We sound a little bit like Christians

The Labour Party is full of the faithful. I’ve heard both Corbynites and Owenites claim that their side will win because they must. That Labour can and will win the next election because the Tories are awful, and that a vaguely defined alternative to both centre-left and centre-right economics will create greater prosperity because every single economy in the developed world is slowing down. There may be good reasons to believe that one’s side will succeed, but it is not wise to argue that because the situation is bad, it will get better.
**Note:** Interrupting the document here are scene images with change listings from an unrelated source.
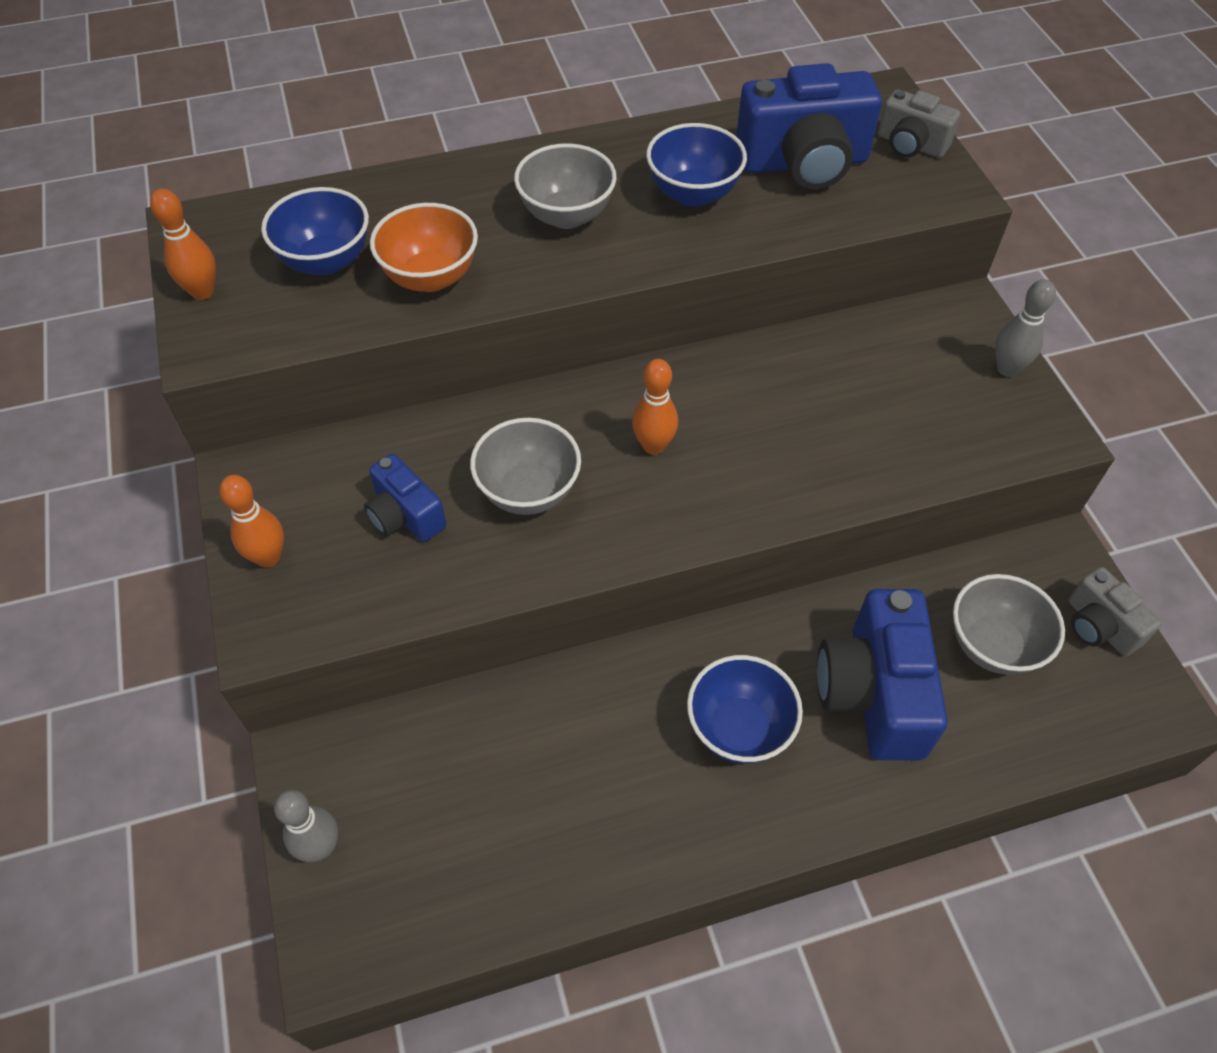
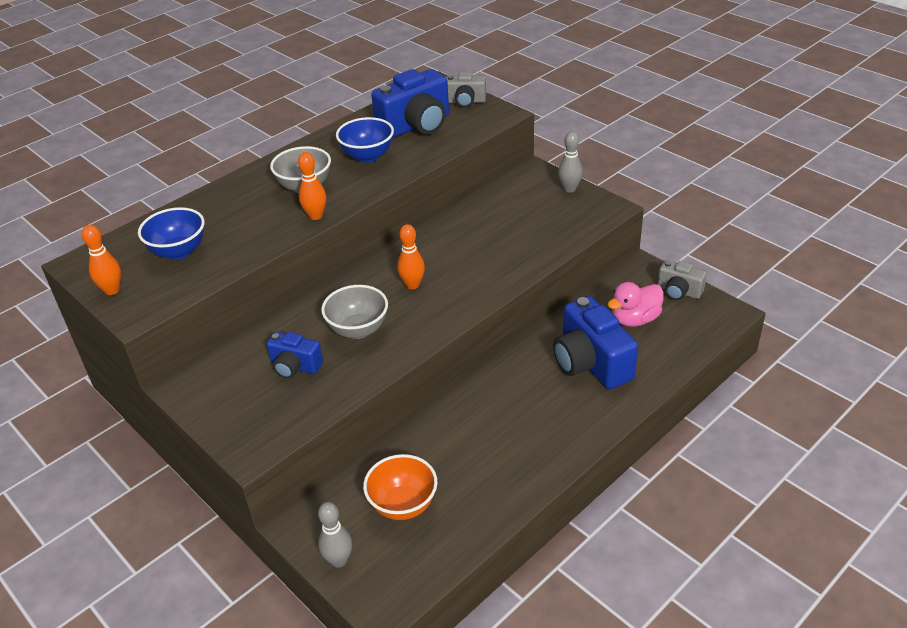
camera: 25 degrees left, 15 degrees down
(268, 557) = (226, 416): orange bowling pin -> orange bowling pin (315, 216)
(430, 277) = (247, 238): orange bowl -> orange bowl (403, 505)
(739, 728) = (533, 406): blue bowl -> none
(993, 645) = (635, 319): grey bowl -> pink duck

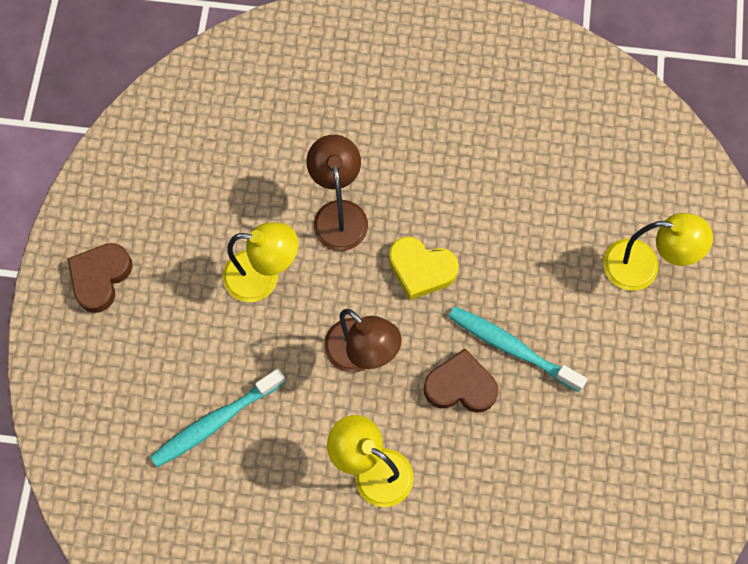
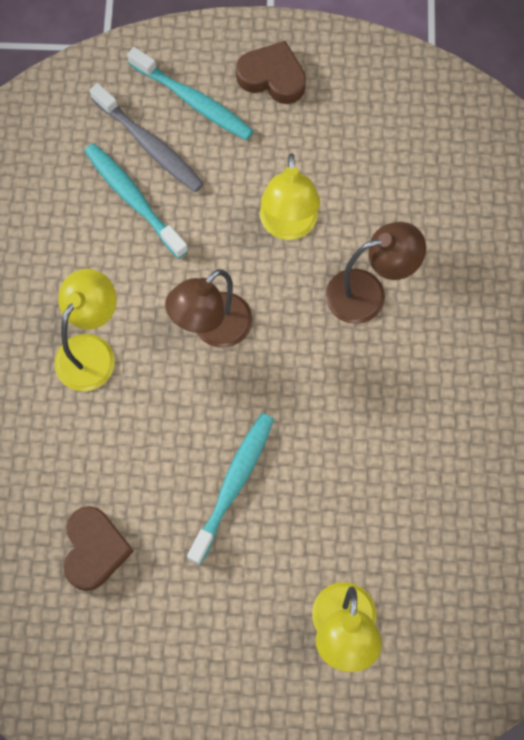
camera: 85 degrees right, 0 degrees up
(114, 356) = (193, 101): none -> turquoise toothbrush
(158, 402) = (149, 145): none -> grey toothbrush
(421, 269) = (313, 383): yellow heart -> none
(460, 386) = (186, 433): brown heart -> brown heart (95, 550)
For the left, the situation has gotten bad before and then not recovered for a very long time. The First World War was a futile disaster of imperial hubris that killed millions. It was followed by the end of the Liberal Party as a party of government, and Conservative dominance during the interwar period. The situation is bad, and the left may stay on the back foot.

Martin Luther King once said “the arc of the moral universe is long, but it bends towards justice”. This makes some sense from his Christian perspective. If there is a loving God then there may be some purpose behind our reality. It may be leading somewhere. Somewhere more peaceful, more truthful and more compassionate.

But this belief in a brighter tomorrow is also prevalent on the supposedly atheistic left, where there is no overriding benevolent force to justify the faith. Instead it is human nature and the unconscious forces of the universe that are said to be the engine driving positive change forward. Steven Pinker argues persuasively that rates of all kinds of violence have been in overall decline since we were barely mastering tools. But in this case there is substantial evidence to justify his claim. What reason do we have to believe that the left will recover any time soon?

The last time the Conservatives defeated a Labour government, they took power for eighteen years. Before the New Labour years of 1997-2010 no Labour Prime Minister had ever won two elections in a row. The Conservatives ruled in Britain for more years in the 20th century than the Soviet Union did in Russia. If the next two hundred years reflect the last two hundred, then politics will likely be dominated by reactionaries and conservatives. We may want to think otherwise, but is that suggested by reason or by faith?